Ubben: It’s not going to happen. No one wins at that level. The next coach can win a national title. I might even bet they would. But no one sustains success for that long without some kind of a dip. It does not happen, and in the era of superconferences, a 12-team Playoff and, most importantly, a transfer portal that makes rosters more transient than ever and makes building and sustaining depth harder than ever, no Alabama coach will have a run like this for this long without a dip or one bad year or blip on the radar screen. It’s not possible.
Wasserman: I believe Alabama will continue to recruit at a high level and make the College Football Playoff with regularity (especially in the 12-team field), but it would be disrespectful to even consider there is a person on this planet who can win national championships with the same regularity. Add into the equation that the SEC is adding Texas and Oklahoma, and it’s going to be immeasurably harder to make it through the 12-team field. Kirby Smart has it rolling at Georgia and it seems plausible he could threaten the type of dynasty Saban built, but in this new era of transfer portal and NIL, it might be impossible to duplicate what Alabama did under Saban.
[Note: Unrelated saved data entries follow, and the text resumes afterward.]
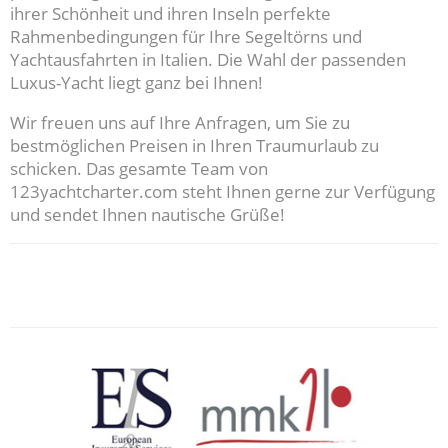
ihrer Schönheit und ihren Inseln perfekte
Rahmenbedingungen für Ihre Segeltörns und
Yachtausfahrten in Italien. Die Wahl der passenden
Luxus-Yacht liegt ganz bei Ihnen!
Wir freuen uns auf Ihre Anfragen, um Sie zu
bestmöglichen Preisen in Ihren Traumurlaub zu
schicken. Das gesamte Team von
123yachtcharter.com steht Ihnen gerne zur Verfügung
und sendet Ihnen nautische Grüße!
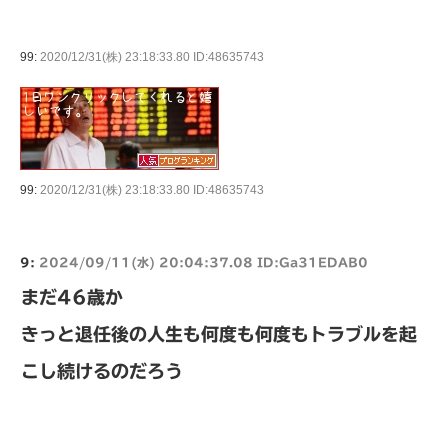
99:
2020/12/31(株) 23:18:33.80 ID:48635743
99:
2020/12/31(株) 23:18:33.80 ID:48635743
9:
2024/09/11(水) 20:04:37.08 ID:Ga31EDAB0
まだ46歳か
きっと退任後の人生も何度も何度もトラブルを起
こし続けるのだろう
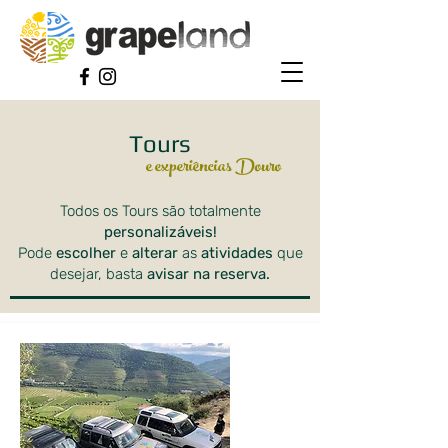
Tours
e experiências Douro
Todos os Tours são totalmente
personalizáveis!
Pode
escolher
e
alterar
as
atividades
que
desejar, basta
avisar na reserva.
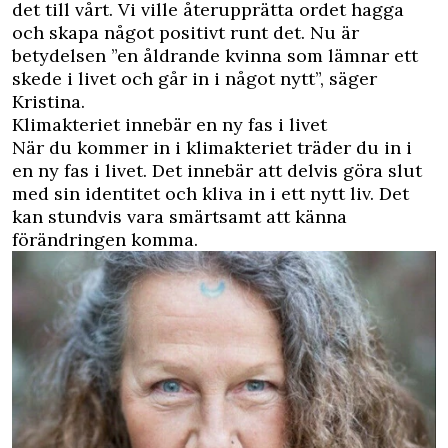
det till vårt. Vi ville återupprätta ordet hagga
och skapa något positivt runt det. Nu är
betydelsen ”en åldrande kvinna som lämnar ett
skede i livet och går in i något nytt”, säger
Kristina.
Klimakteriet innebär en ny fas i livet
När du kommer in i klimakteriet träder du in i
en ny fas i livet. Det innebär att delvis göra slut
med sin identitet och kliva in i ett nytt liv. Det
kan stundvis vara smärtsamt att känna
förändringen komma.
Emerson: If we’re defining “current level” this way, one might point out that Alabama hasn’t won a national championship in three years (gasp!), and, in fact, has lost two games each of those years (the horror!). But we also know Alabama was an overtime away from making this year’s national championship game, which it probably would’ve won, so yes it’s still an elite program. In the new 12-team Playoff era, Alabama under the right coach can still be a regular contender. But the new SEC was going to be a slog for any coach, Saban or otherwise. I’d set the over/under on Alabama for the next 10 years as 1.5 national titles, 2.5 SEC titles and 5.5 Playoff trips.
Kamrani: Current level meaning competing for SEC and national titles? I’ll go 8/10. The infrastructure at Alabama is already in place. They have a solid experienced AD and cash from boosters and NIL that is second-to-none. It boils down to the hire and how he fits in during this new iteration of the SEC, transfer portal, NIL and more. You won’t have a hard time recruiting five-star kids to Alabama for the next few years unless the coach hired to follow Saban fails spectacularly. But, remember, the definition of “fail” is different down there. So we’ll see.
Khan: Winning at its current level (as in, the last two to three years)? I think there’s a solid chance. Winning national titles at the rate Saban did in his Alabama tenure? Almost impossible. If Alabama nails the coaching hire, I think the Crimson Tide will remain an elite program. But as the transfer portal, one-time transfer rule and NIL have changed the game, I think it’s going to be harder for one program to dominate the way Alabama did for as long as it did. Keeping the type of depth on the roster that the Tide did under Saban is harder nowadays. The schedule will get even tougher as Texas and Oklahoma join the conference and the SEC still mulls a nine-game conference schedule. A national champion must now win at least three Playoff games, four if it doesn’t earn a bye in the new 12-team format. All those factors will make it tougher for any team to build a dynasty. But if Alabama gets the right guy, it will remain a national title contender with the immense resources and solid infrastructure that Saban built as long as they continue recruiting at an elite level and remaining competitive in the NIL space for roster retention and transfers.